Pelos vistos incapazes de formularem com exactidão o objecto do texto, os parlamentares proponentes manifestam-se também não aptos a definirem com clareza conceitos como sofrimento extremo, doença fatal ou lesão grave e incurável. Mais, ao colocarem um simples ou antes de lesão grave alargam de forma brutal o campo de aplicação da lei. Na realidade, se anteriormente a eutanásia era considerada admissível em casos de doença incurável e fatal, o texto presente deixa de exigir a existência de doença incurável com a característica de fatal. Ou seja, o universo dos eventuais candidatos alarga-se desmesuradamente, pois nele são agora incluídos doentes como os diabéticos, os insuficientes cardíacos, até os hipertensos (todas estas entidades patológicas são tratáveis e controláveis, mas não curáveis, como é do conhecimento médico básico).
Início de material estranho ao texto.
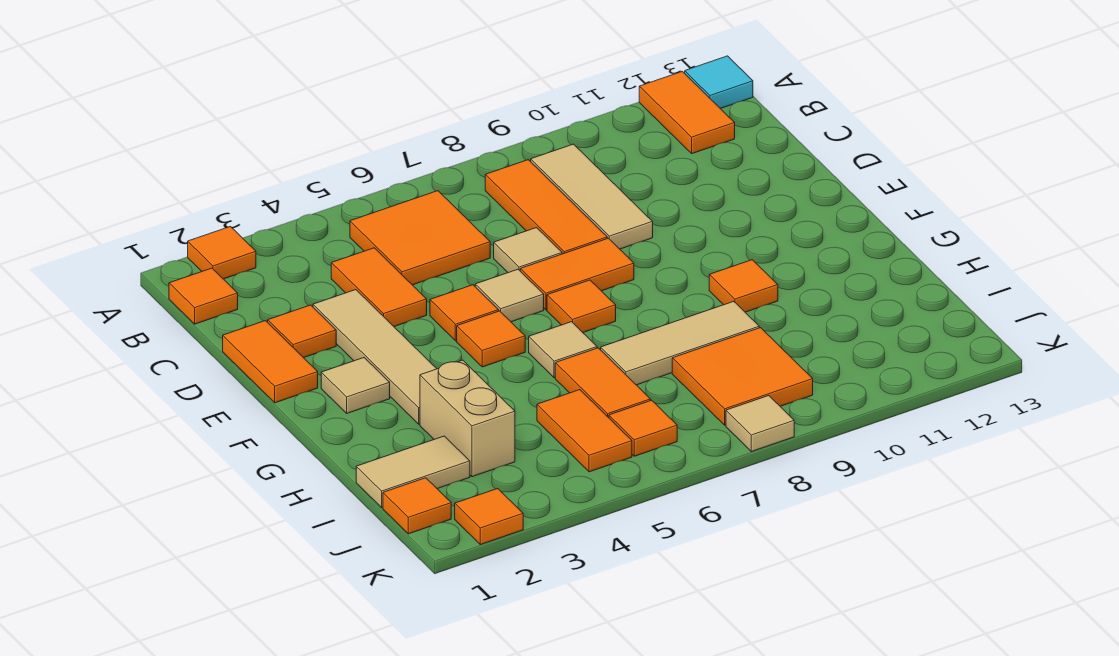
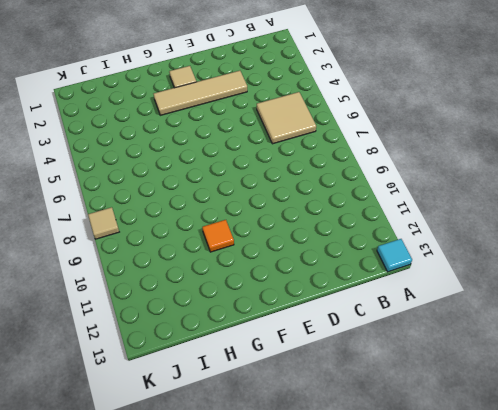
tan tile B5:C6 level 1 -> orange tile B5:C6 level 1
none -> orange tile A2 level 1
none -> orange tile A12:B12 level 1
none -> orange tile B1 level 1
none -> orange tile B8:D8 level 1

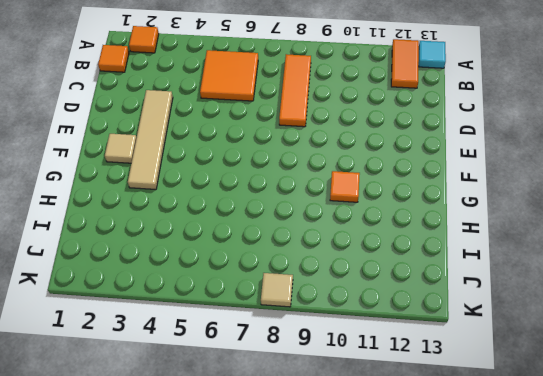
none -> tan tile B9:D9 level 1
none -> orange tile C4:D4 level 1
none -> orange tile D1:E1 level 1
none -> orange tile D2 level 1

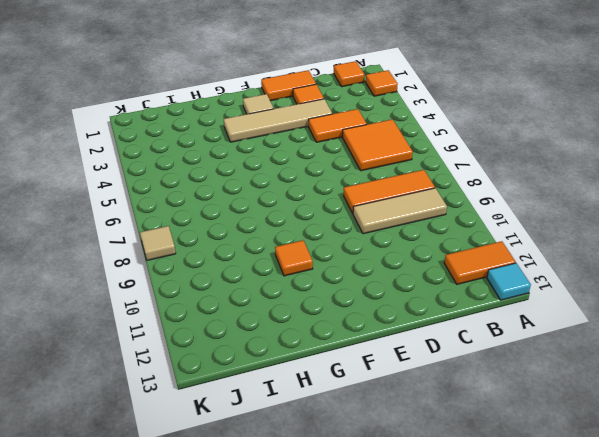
none -> tan tile D7 level 1
none -> orange tile E5 level 1
none -> tan tile E6 level 1
none -> orange tile E7:E8 level 1

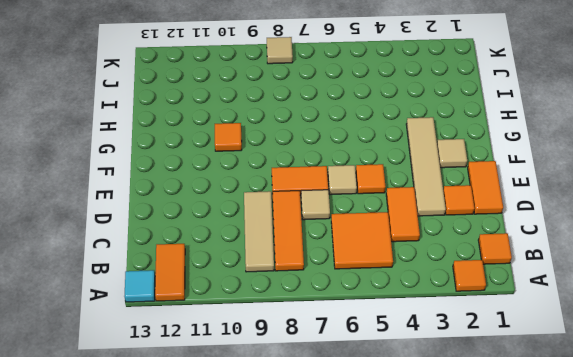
none -> orange tile F5 level 1
none -> orange tile F7 level 1
none -> tan tile G6 level 1
none -> tan brick H3:I3 level 1

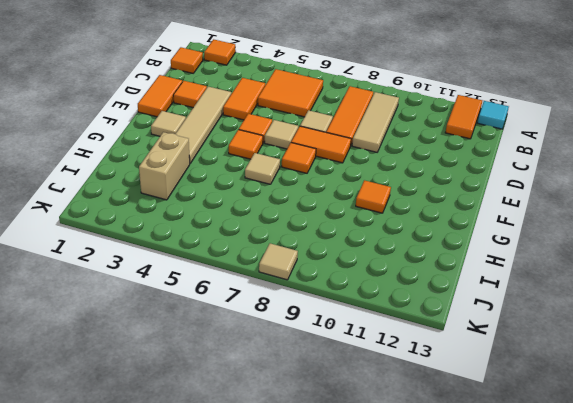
none -> orange tile H6:I6 level 1
none -> tan tile H7:H9 level 1
none -> tan tile I1:I2 level 1
none -> orange tile I5:J5 level 1

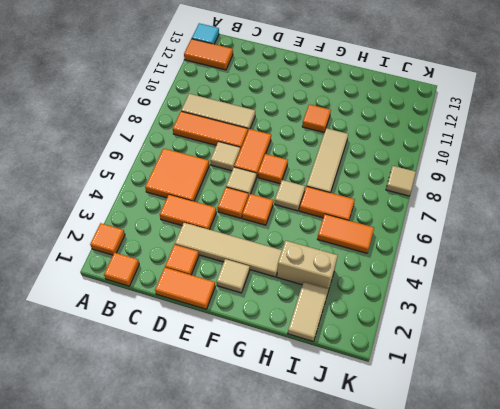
none -> orange tile I8:J9 level 1
none -> orange tile J1 level 1
none -> orange tile J6 level 1
none -> orange tile K2 level 1

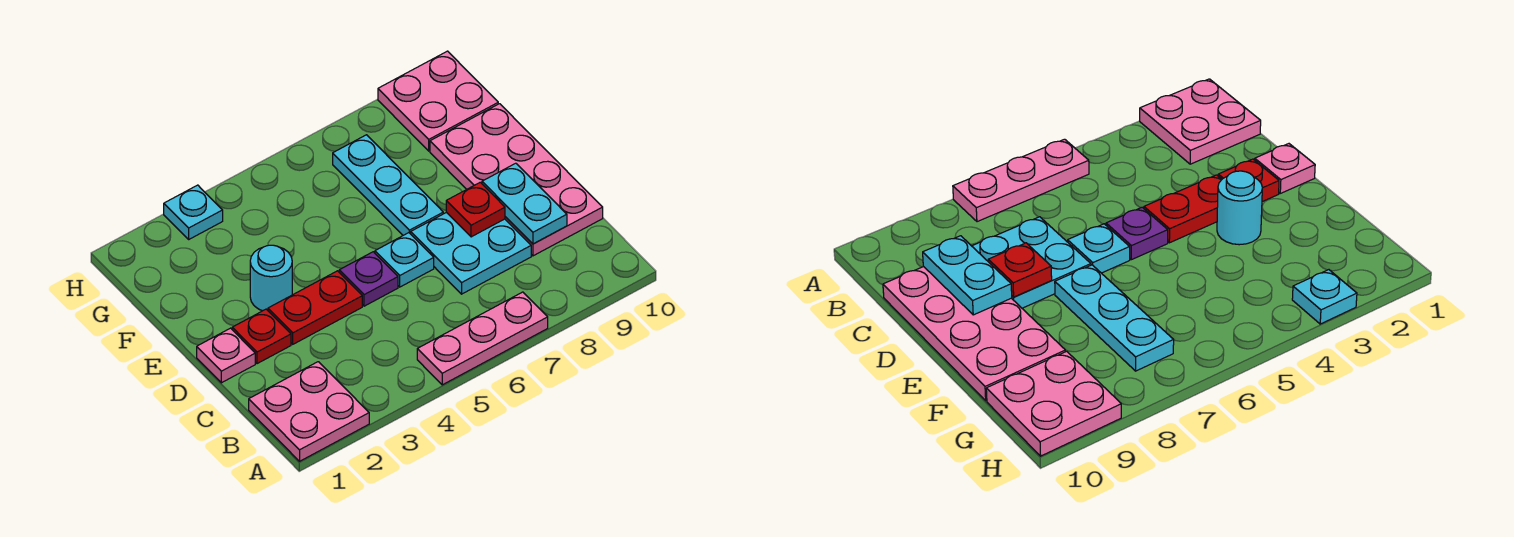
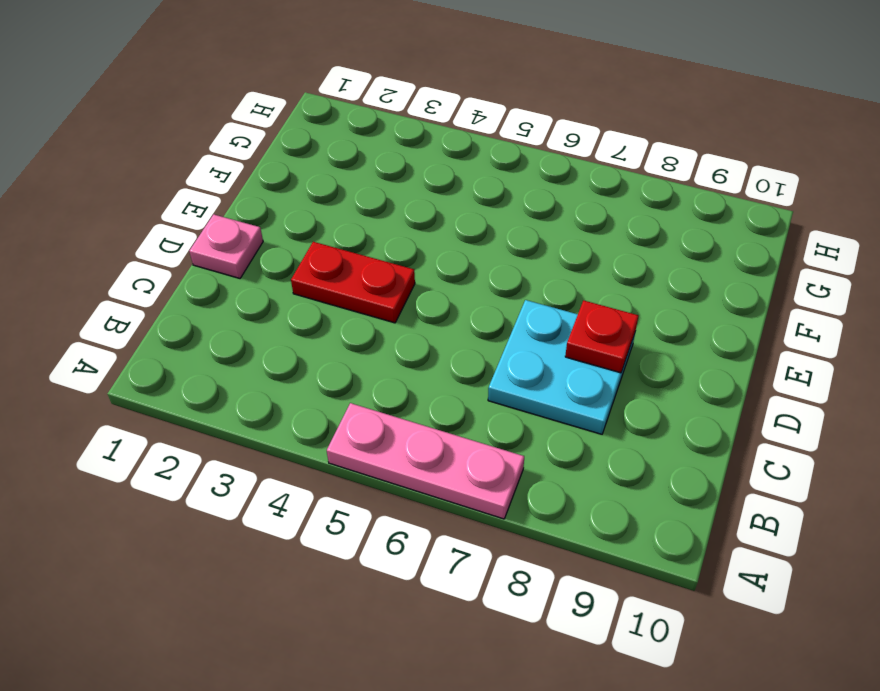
none -> pink plate A1:B2 level 1
none -> pink plate C9:F10 level 1
none -> red plate D2 level 1

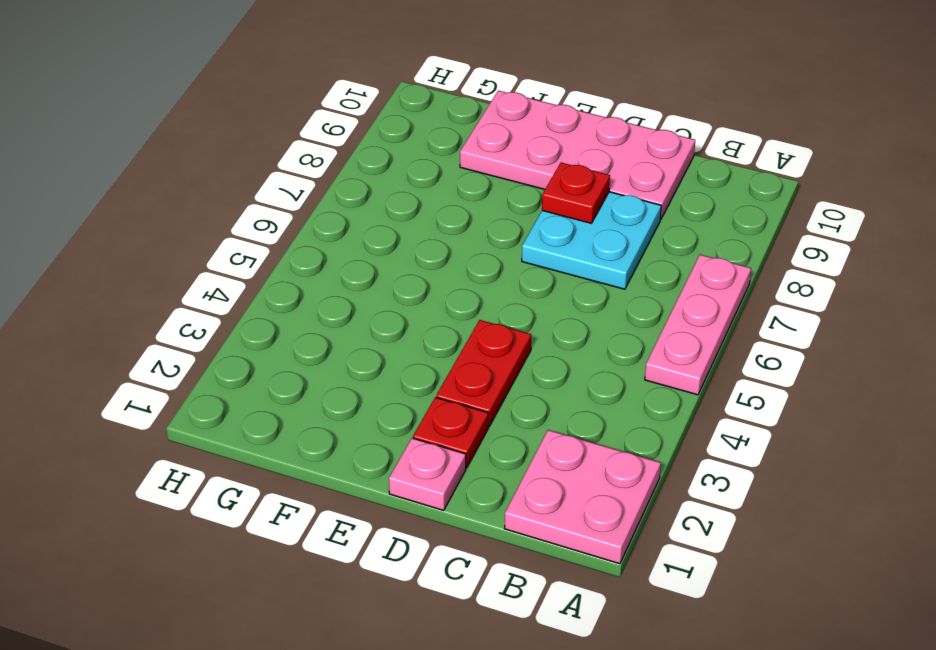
none -> purple plate D5 level 1
none -> cyan plate D6 level 1
none -> cyan round brick E3 level 1

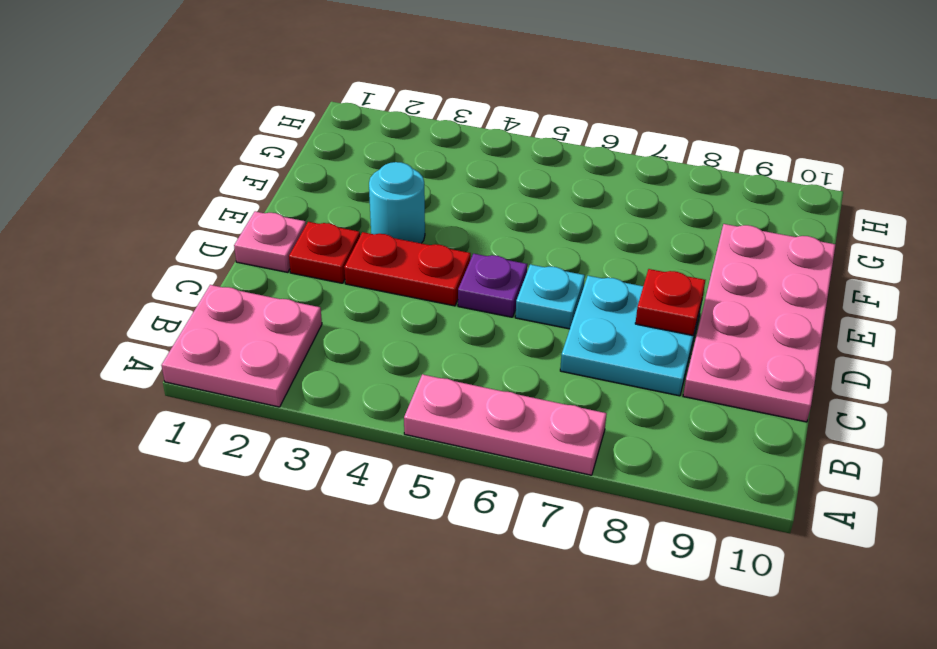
none -> cyan plate E7:G7 level 1
none -> pink plate G9:H10 level 1
none -> cyan plate H3 level 1

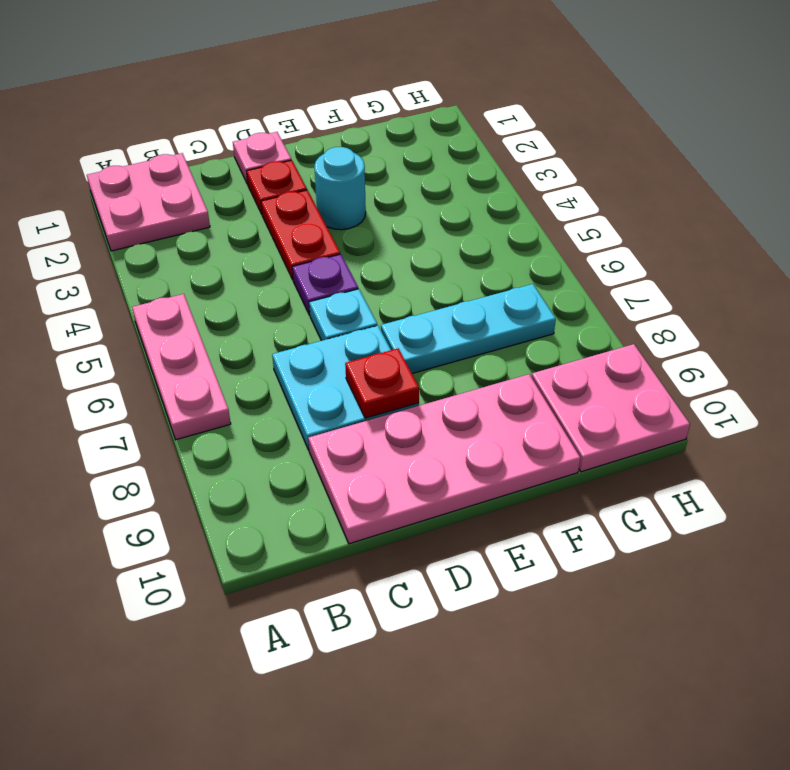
none -> cyan plate H3 level 1
none -> cyan plate C9:D9 level 2

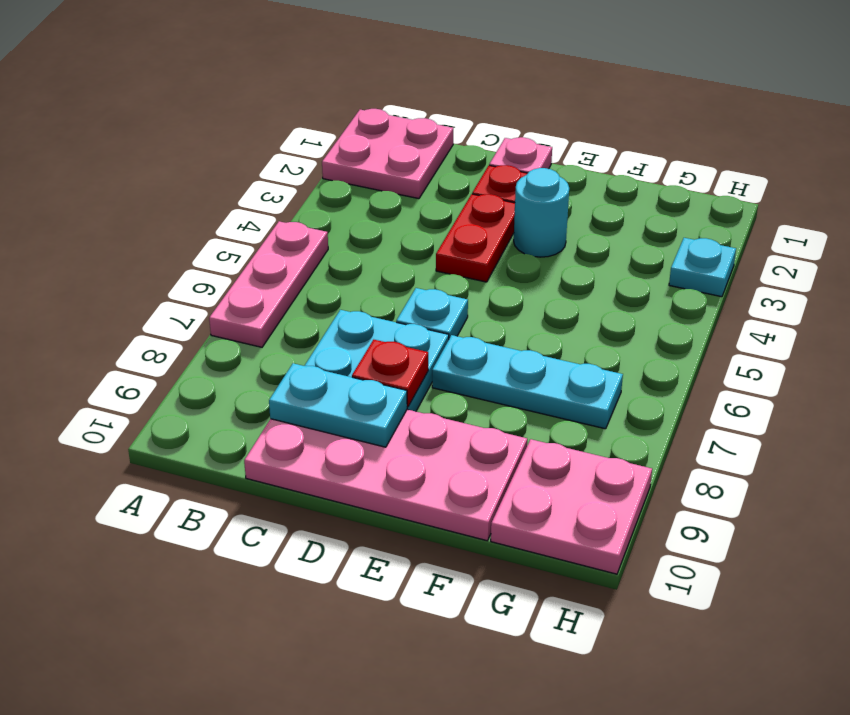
none -> purple plate D5 level 1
E a cegueira ou a paraplegia passam também a justificar a eutanásia, pois são, indiscutivelmente, lesões graves.

 

Tem-se afirmado, com razão, que o argumento fundamental invocado para justificação da eutanásia, o da autonomia do sujeito, é usado aqui de forma distorcida e hiperbólica: de facto, a autonomia é um princípio ético relevante, mas deve ser enquadrado com outros princípios igualmente importantes, tais como a justiça, a beneficência, a não maleficência e a solidariedade. Não reconhecer os limites da autonomia, absolutizando-a, é desconhecer o seu carácter relacional, contingente e graduável. A qualidade moral da decisão individual está sujeita, nas sociedades democráticas, a escrutínio social e legal, podendo ser considerada positiva ou negativa, boa ou má.

 

De resto, as propostas de lei são também neste aspecto inquinadas de contradição. Se a autonomia se sobrepõe a todos os outros princípios, não é defensável impor-lhe condicionantes e limitações: a lógica exige que a eutanásia deveria estar ao alcance de qualquer pessoa maior de idade e na plena posse das suas capacidades psíquicas. Ora, nas propostas de lei a decisão de proceder ou não à eutanásia é atribuída a terceiros (médico orientador, em conjunto com outro médico especialista e eventualmente com intervenção de psiquiatra; e ainda de uma comissão que proferirá a decisão final). Por outras palavras, a autonomia do doente é cerceada pelo facto de a sua decisão ter de ser aprovada por terceiros, com predomínio de médicos. Não sendo jurista, não comento a constitucionalidade das propostas. Mas entendo, como certamente qualquer leigo, que a leitura da CRP tem de ser feita com malabarismos jurídicos e invocando pouco consistentes entendimentos do que é a vida e qual o significado da clara a simples asserção constitucional de que a vida é inviolável, para admitir que a legalização da eutanásia é compatível com o respeito pela CRP.

 

Para terminar: se tivermos presente a afirmação de que os seus frutos nos permitem avaliar da bondade de disposições legais, então o que se passa na Bélgica, Holanda (e Luxemburgo) não nos deixa dúvida sobre as graves consequências da eventual descriminalização da eutanásia, com a inevitável rampa escorregadia que conduziu, nesses únicos 3 países da Europa que autorizaram a eutanásia, a divisão social, conflito entre profissionais, alargamento sucessivo do âmbito de aplicação da lei e, sobretudo a um número elevado (calculado em 500 por ano, só na Holanda) de eutanásias involuntárias, ilegais mas impunes, que consignaram verdadeiros homicídios.